Los escritores de prosa narrativa suelen declarar que la lectura de poesía les resulta imprescindible para poder dotar de vitalidad y energía su propia escritura. En efecto, suele notarse en no pocos de ellos la influencia de esa lectura, en mayor o menor grado. Por lo general, la savia adquirida en el frecuente contacto con la lírica se transfiere a sus páginas bajo la forma de una presencia latente que irriga todo el texto y le insufla un tono y una atmósfera singulares.

Pero hay otros en que la presencia de la poesía es tangible. Tanto que el lector es capaz de delimitar pasajes específicos de sus obras en que aquélla ha cristalizado en forma tan concreta y visible como un diamante. En tales casos, es fácil extraer esos pasajes, aislarlos y ponerlos a funcionar por separado con vida propia independiente.

Se trata de verdaderos poemas que se hallan incrustados en el contexto de un cuento, de una novela o de una crónica. Y los hay de tal calidad que uno llega a maliciar que su existencia es lo que justifica el resto del discurso en que vienen envueltos.
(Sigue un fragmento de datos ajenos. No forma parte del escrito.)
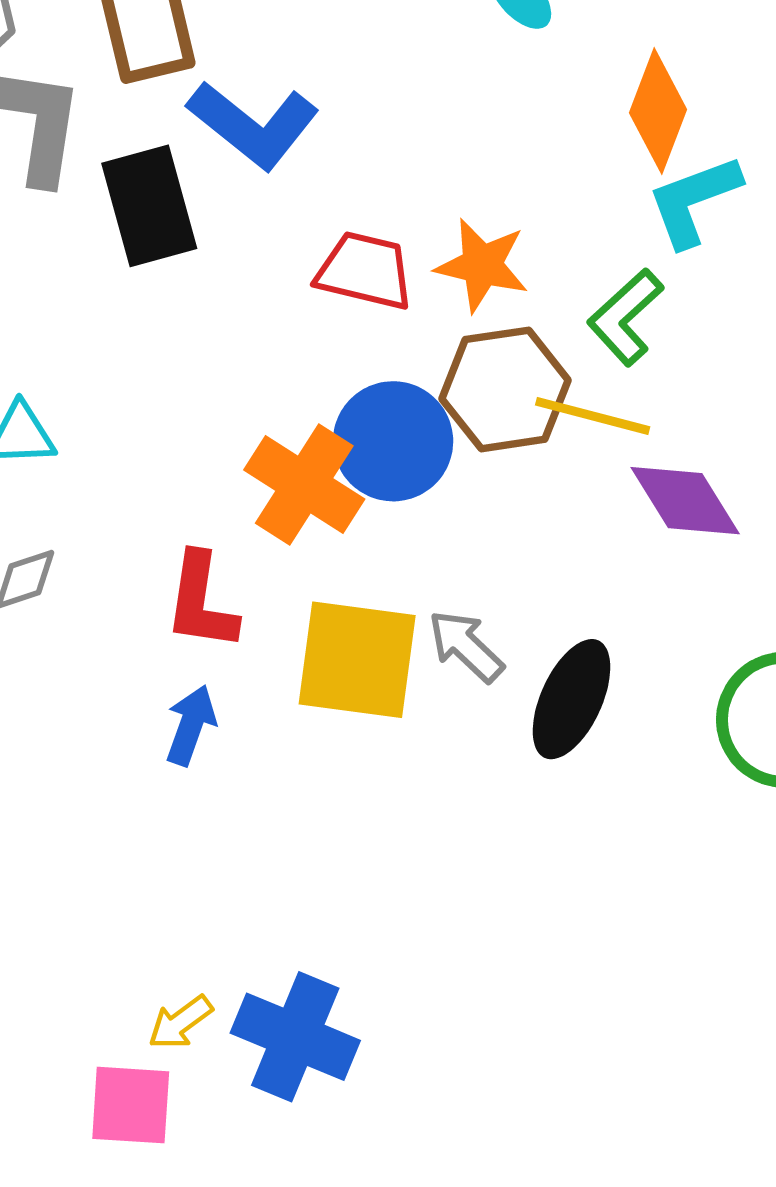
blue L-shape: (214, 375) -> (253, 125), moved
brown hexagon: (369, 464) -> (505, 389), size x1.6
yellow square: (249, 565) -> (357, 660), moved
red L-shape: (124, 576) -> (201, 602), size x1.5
Incluso, puede que uno acierte al pensar así de mal. Un gran novelista, Javier Marías, admitió una vez que hay novelas que se escriben sólo para salvar una frase. Por otro lado, no recuerdo qué otro autor observó que todo cuento no es más que un poema inflado, alargado, y que a su vez toda novela es sólo un cuento que ha sufrido el mismo proceso de relleno e hinchamiento. De modo que no es un error suponer que, en ciertos casos, un texto de prosa narrativa ha tenido su origen en un verso o en un poema seminales, que el lector acaba descubriendo como quien encuentra una gema en un paraje de areniscas.

Es más: dar con esas gemas en los parajes de cuentos, nouvelles y novelas es una afición que cultivan con esmero algunos lectores. Soy uno de ellos. Tengo mi propia colección de poemas extraídos de obras correspondientes a los géneros mencionados. Como he dicho, algunos de tales poemas son tan evidentes que es muy probable que figuren también en la colección de otros lectores dados a este mismo deporte.

Sé que ustedes ya me están pidiendo ejemplos. Dado el aforo de este espacio, sólo podré dar dos. Del primero –al que di incluso título: “Pedro Páramo contempla a Susana San Juan bajo la luna”–, no hace falta citar, desde luego, la obra-fuente: “Susana. Yo te pedí que regresaras. Había una luna grande en medio del mundo. Se me perdían los ojos mirándote. Los rayos de la luna filtrándose sobre tu cara. No me cansaba de ver esa aparición que eras tú. Suave, restregada de luna; tu boca abullonada, humedecida, irisada de estrellas; tu cuerpo transparentándose en el agua de la noche. Susana, Susana San Juan”.

El otro lo saqué de un pozo… sí, de El pozo, de Juan Carlos Onetti: “Había habido algo maravilloso creado por nosotros. (…) Como un hijo el amor había salido de nosotros. Lo alimentábamos, pero él tenía su vida aparte. Era mejor que ella, mucho mejor que yo. ¿Cómo querer compararse con aquel sentimiento, aquella atmósfera que, a la media hora de salir de casa me obligaba a volver, desesperado, para asegurarme de que ella no había muerto en mi ausencia?”.

Lástima que no pueda compartir más, que los tengo tan bellos como los anteriores. Pero ustedes mismos pueden descubrirlos. Búsquenlos en las novelas de García Márquez, Cormac McCarthy, Paul Auster y Alejo Carpentier, entre otros. Sé que es una pista muy vaga, pero el solo hecho de seguirla y agotarla para dar con las joyas buscadas les representará horas y días de impagable placer estético.